#### Exercise details
With the line containing "iropvutijuju (niezweryfikowa" as the start and the line containing "vapautta, josta kerromme enemmän alempana." as the end, transcribe that span of the entries below exactly, including both.

#### Records to use
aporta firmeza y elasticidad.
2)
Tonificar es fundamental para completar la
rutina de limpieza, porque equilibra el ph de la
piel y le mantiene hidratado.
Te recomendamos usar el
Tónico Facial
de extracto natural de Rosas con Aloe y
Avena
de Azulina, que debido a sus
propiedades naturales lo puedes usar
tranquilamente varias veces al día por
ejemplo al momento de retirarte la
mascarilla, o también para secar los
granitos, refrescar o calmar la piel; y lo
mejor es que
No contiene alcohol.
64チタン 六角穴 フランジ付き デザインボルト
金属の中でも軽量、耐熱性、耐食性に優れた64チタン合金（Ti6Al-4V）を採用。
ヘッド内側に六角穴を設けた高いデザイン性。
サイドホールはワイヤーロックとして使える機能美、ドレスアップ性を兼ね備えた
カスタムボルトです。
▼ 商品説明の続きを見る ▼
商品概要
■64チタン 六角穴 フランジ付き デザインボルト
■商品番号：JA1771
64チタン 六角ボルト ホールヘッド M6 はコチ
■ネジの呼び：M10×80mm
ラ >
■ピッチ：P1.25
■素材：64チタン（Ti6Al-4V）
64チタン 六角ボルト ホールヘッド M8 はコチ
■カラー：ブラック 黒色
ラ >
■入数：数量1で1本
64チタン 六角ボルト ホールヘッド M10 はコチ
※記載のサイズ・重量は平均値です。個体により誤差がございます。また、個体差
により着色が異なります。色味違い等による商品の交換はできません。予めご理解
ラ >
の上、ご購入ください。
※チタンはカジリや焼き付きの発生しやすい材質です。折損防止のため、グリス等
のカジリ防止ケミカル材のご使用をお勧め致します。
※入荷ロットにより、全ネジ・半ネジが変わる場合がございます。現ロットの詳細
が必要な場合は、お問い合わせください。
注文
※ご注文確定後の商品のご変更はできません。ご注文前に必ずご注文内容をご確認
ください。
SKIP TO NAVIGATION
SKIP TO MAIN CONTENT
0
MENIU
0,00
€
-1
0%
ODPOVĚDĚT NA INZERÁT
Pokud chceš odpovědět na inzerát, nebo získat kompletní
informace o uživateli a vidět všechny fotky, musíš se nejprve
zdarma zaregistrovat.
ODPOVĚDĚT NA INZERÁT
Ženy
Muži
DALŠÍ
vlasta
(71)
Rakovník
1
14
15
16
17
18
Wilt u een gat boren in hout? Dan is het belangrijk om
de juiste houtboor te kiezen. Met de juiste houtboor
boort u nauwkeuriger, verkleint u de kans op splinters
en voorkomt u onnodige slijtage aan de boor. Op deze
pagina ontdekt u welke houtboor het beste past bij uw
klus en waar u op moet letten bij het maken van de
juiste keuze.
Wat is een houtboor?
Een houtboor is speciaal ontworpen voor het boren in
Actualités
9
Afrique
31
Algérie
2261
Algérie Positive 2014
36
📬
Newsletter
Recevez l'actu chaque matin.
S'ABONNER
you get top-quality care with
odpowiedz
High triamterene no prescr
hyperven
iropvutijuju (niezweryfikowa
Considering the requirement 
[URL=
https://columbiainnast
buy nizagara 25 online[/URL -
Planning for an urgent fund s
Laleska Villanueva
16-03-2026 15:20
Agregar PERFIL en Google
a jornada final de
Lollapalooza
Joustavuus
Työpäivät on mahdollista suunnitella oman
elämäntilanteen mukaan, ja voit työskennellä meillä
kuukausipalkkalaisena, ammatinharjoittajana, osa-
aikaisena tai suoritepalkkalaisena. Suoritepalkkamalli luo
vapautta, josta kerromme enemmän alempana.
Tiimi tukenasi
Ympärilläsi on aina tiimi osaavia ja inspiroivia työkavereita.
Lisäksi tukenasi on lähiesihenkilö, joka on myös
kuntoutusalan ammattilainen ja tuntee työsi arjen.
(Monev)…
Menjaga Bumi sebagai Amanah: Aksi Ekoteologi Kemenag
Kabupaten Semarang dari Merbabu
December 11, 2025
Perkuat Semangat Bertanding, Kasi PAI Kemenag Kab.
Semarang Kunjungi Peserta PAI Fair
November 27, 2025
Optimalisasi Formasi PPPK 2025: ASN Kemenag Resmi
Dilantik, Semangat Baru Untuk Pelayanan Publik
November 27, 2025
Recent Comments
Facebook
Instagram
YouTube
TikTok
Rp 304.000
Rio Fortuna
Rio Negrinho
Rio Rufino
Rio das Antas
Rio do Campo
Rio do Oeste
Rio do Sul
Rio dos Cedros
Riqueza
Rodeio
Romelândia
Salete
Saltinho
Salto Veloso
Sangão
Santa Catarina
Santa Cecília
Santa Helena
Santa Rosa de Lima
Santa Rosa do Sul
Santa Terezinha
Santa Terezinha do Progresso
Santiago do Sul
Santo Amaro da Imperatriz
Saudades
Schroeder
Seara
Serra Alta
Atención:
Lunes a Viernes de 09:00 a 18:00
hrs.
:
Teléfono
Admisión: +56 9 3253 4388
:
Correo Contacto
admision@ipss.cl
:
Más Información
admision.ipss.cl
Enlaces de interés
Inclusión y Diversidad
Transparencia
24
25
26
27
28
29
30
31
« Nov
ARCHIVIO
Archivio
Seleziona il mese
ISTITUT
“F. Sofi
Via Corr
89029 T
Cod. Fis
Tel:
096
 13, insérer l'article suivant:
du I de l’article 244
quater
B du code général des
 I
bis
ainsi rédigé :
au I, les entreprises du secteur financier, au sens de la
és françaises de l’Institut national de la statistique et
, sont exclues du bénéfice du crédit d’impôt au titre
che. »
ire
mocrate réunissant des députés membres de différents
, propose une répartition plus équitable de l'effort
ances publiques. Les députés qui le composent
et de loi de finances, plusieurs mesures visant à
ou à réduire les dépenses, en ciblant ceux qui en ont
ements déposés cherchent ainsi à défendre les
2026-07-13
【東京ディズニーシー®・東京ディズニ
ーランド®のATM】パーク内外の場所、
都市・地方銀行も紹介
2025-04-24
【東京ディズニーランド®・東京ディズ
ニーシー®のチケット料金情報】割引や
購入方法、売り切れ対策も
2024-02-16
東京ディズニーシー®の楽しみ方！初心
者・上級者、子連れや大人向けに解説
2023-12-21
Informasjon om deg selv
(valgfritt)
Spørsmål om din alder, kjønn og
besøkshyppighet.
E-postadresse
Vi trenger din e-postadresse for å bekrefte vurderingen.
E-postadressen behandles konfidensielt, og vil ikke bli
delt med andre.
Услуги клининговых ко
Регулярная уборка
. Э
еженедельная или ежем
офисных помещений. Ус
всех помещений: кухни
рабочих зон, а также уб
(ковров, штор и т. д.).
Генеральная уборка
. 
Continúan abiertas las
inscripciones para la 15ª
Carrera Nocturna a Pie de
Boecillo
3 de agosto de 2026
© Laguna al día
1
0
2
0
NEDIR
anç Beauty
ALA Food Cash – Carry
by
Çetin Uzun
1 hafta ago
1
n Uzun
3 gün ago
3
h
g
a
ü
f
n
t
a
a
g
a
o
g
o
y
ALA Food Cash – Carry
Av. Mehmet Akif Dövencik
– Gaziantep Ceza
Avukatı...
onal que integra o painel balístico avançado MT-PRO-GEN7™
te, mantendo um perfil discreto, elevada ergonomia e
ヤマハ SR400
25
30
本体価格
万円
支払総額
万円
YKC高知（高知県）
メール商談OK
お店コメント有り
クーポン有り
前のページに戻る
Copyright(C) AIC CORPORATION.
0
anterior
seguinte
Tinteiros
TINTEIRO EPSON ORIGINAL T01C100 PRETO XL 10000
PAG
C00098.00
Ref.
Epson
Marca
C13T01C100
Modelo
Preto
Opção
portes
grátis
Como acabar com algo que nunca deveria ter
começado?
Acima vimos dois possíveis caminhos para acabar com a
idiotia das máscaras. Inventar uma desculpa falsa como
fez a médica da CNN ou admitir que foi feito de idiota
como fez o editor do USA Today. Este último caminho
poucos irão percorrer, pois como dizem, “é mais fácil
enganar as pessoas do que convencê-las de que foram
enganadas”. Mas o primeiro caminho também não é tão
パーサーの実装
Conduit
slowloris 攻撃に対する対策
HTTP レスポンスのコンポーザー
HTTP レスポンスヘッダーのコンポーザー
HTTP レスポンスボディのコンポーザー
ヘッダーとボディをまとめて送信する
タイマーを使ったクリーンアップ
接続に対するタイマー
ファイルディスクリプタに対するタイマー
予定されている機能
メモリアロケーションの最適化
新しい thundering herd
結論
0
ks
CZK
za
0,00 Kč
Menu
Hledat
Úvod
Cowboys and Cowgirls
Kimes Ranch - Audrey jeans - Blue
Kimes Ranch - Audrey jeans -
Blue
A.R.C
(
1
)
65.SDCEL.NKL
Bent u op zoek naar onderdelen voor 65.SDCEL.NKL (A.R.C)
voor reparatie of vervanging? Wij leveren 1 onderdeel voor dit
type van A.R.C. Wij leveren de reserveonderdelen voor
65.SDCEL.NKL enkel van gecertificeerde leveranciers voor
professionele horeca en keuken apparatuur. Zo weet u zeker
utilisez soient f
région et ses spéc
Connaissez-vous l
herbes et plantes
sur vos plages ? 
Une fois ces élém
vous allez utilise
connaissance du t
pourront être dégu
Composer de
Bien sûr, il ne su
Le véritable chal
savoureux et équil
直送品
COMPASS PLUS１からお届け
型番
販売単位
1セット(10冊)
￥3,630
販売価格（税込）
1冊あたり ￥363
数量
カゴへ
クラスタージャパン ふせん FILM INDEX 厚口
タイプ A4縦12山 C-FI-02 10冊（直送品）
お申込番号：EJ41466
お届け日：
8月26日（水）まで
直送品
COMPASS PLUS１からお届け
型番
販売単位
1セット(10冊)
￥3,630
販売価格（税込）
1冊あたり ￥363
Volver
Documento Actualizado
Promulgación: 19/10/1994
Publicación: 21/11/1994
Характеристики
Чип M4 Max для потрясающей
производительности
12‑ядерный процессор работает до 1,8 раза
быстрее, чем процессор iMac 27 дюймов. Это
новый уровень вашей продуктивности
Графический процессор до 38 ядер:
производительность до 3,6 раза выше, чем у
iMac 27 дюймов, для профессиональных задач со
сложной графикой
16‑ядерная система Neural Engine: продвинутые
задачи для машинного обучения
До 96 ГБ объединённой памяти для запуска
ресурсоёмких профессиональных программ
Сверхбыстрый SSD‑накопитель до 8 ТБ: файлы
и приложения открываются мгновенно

#### Answer for the task
iropvutijuju (niezweryfikowa
Considering the requirement 
[URL=
https://columbiainnast
buy nizagara 25 online[/URL -
Planning for an urgent fund s
Laleska Villanueva
16-03-2026 15:20
Agregar PERFIL en Google
a jornada final de
Lollapalooza
Joustavuus
Työpäivät on mahdollista suunnitella oman
elämäntilanteen mukaan, ja voit työskennellä meillä
kuukausipalkkalaisena, ammatinharjoittajana, osa-
aikaisena tai suoritepalkkalaisena. Suoritepalkkamalli luo
vapautta, josta kerromme enemmän alempana.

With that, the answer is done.